Bishop's first chaplaincy was a one-year appointment sponsored by a group of churches at a female offenders' transitional center. Following several years of service in a state mental health facility, she was drawn back to the prisons by the music. "In the hospital setting, I ran a music therapy program," she says. "But in the correctional setting, I have the satisfaction of both using music to engage and express [inmates'] emotions and having a really high performance group. The music is my heart. It brings me the most joy."

Bishop's staff includes a full-time African Methodist Episcopal chaplain, a full-time Islamic chaplain, and a Catholic nun who works part-time. They offer individual and group counseling, crisis intervention, several worship programs daily, and projects with outside churches and community organizations. Approximately one-third of Metro's 690 inmates, who range in age from fifteen to more than seventy, are involved in a regular activity sponsored by the chaplaincy.

Accommodating a variety of religious backgrounds, the Metro choir's repertoire includes traditional hymns, an occasional classical piece, and both contemporary and traditional gospel. They sing every Sunday evening at the prison's ecumenical chapel services. Last year, a chorus of eleven singers performed at the Carter Center to honor the eighth anniversary of Prison Ministries with Women Inc., a support organization for female offenders and former inmates.

A chaplain's role in the prison community, Bishop says, is unique. "Whereas the officers must maintain a kind of professional distance, I think we can get closer to inmates," she says. "Part of the job is to present the love of God. How can you do that except to touch people where they're really vulnerable?"

Lacrisa Andrews, a choir member who has served five years of a sentence for drug possession and armed robbery and is up for parole in 1998, affirms this sense of trust and intimacy. "My closeness to God is through music," she says. "When I first met Chap, I knew she was somebody I wanted to know because of the music.
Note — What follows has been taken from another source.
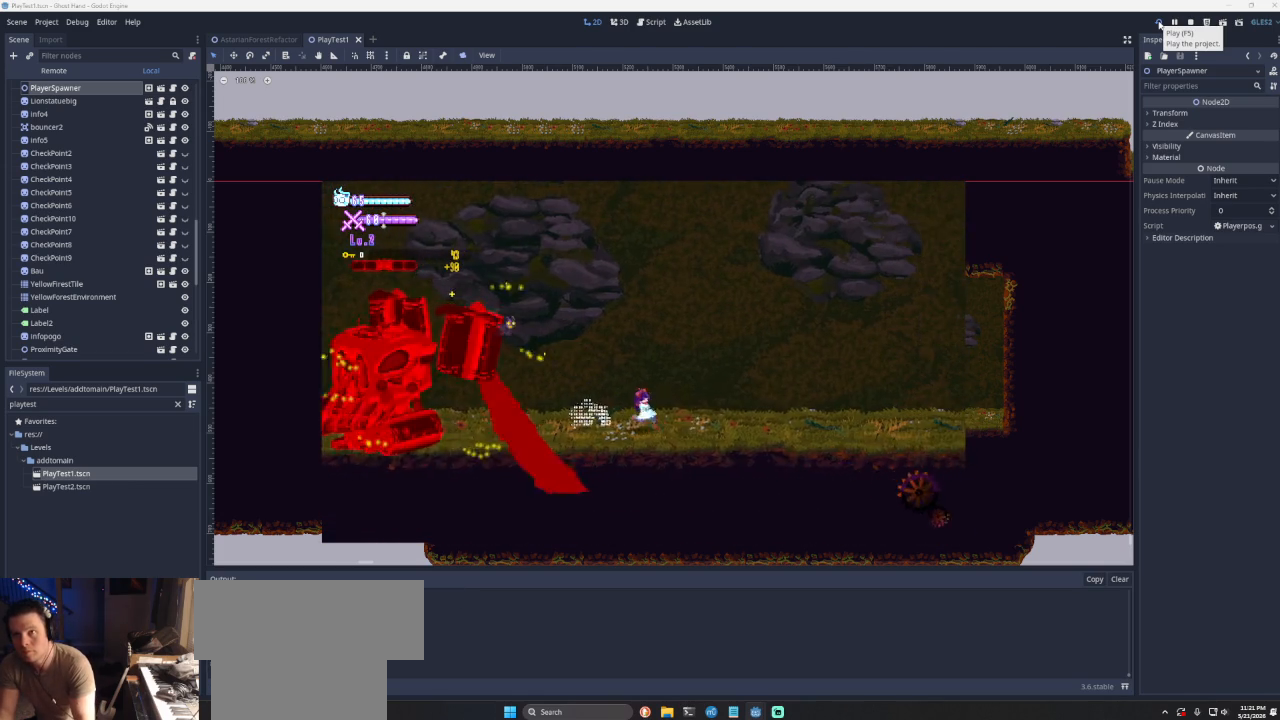
{"buttons": [], "left_stick": "right", "right_stick": "center", "events": []}
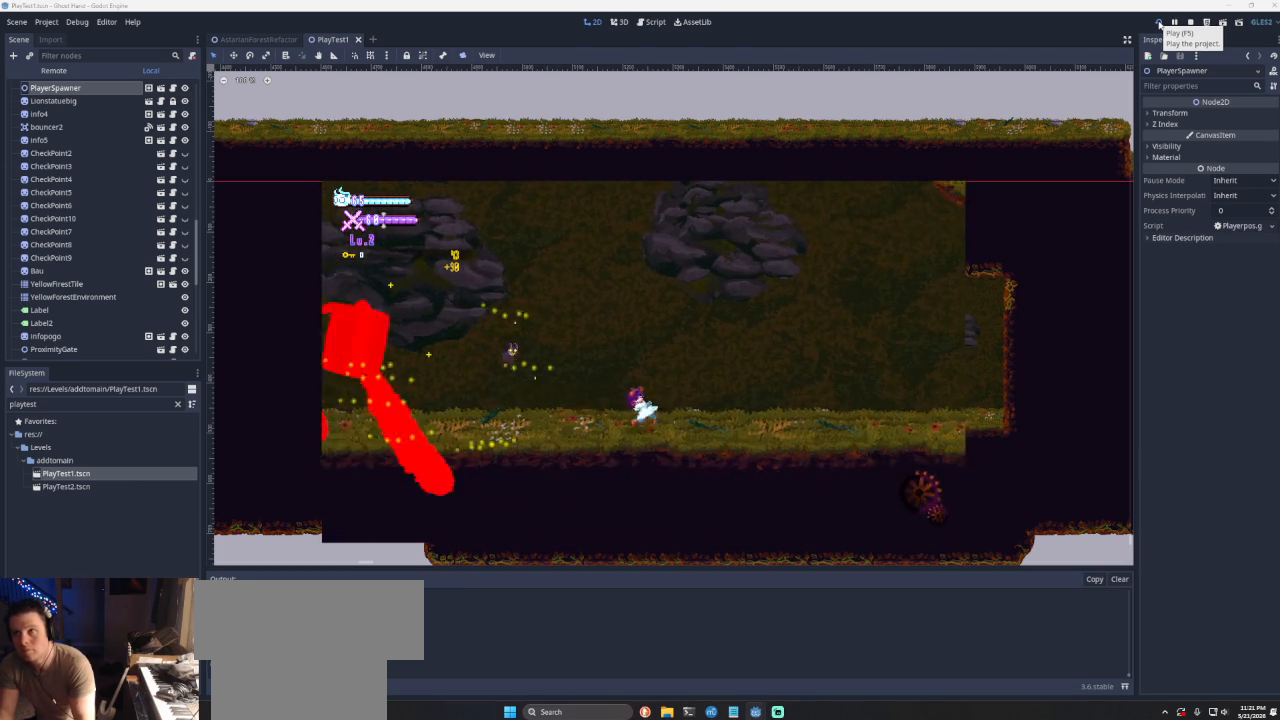
{"buttons": [], "left_stick": "right", "right_stick": "center", "events": [[200, "left_stick", "center"], [400, "left_stick", "right"]]}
She's become my godmother and my mentor. A lot of us hide behind our crimes, but with her, I don't have to wear a mask. She has a genuine, `I-love-you-anyway' attitude."
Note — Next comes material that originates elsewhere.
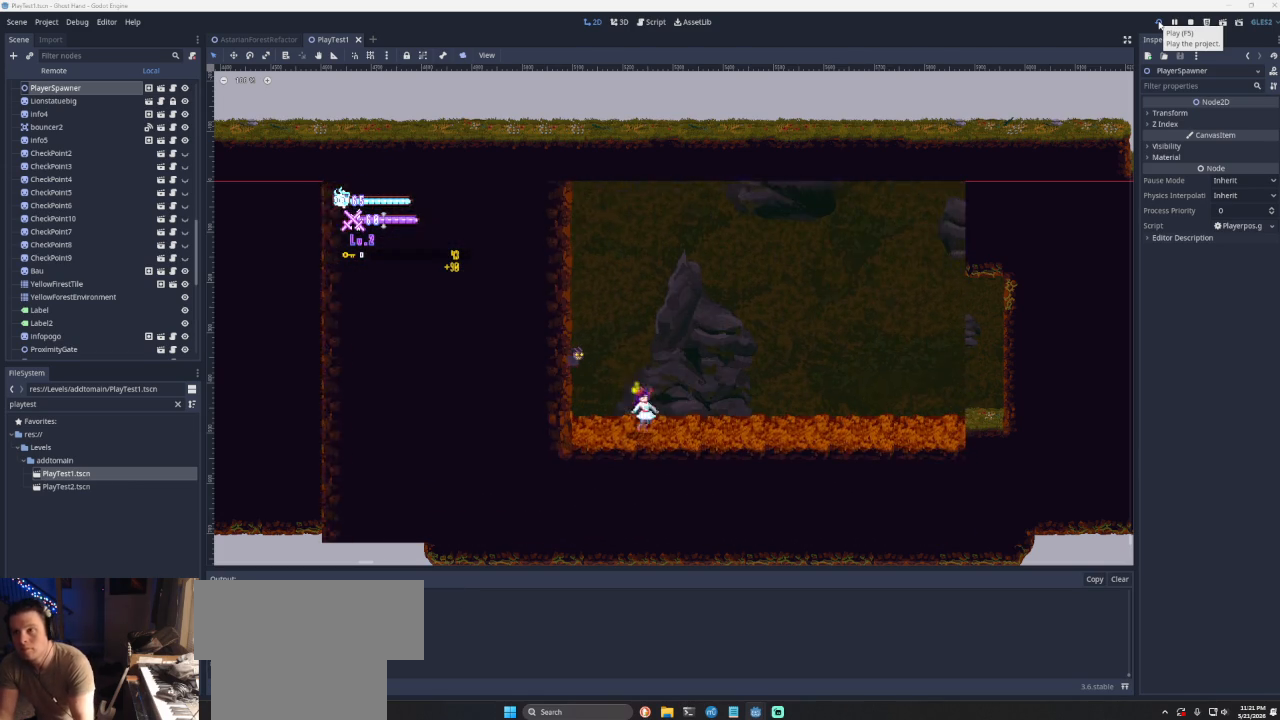
{"buttons": [], "left_stick": "right", "right_stick": "center", "events": [[100, "left_stick", "center"], [233, "left_stick", "right"]]}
Bishop also works to foster trust and hope during weekly group therapy sessions. "In the middle of what can be a chaotic and frightening situation," she says, "my main goal is to provide sanctuary, a safe context in which the inmates can be themselves and say what they really feel, work out their problems, confront and love each other, and become sort of a surrogate family. If you do this time rather than the time doing you, then perhaps you'll wind up with a better self than when you came in here, and you can turn this experience into a blessing in your life."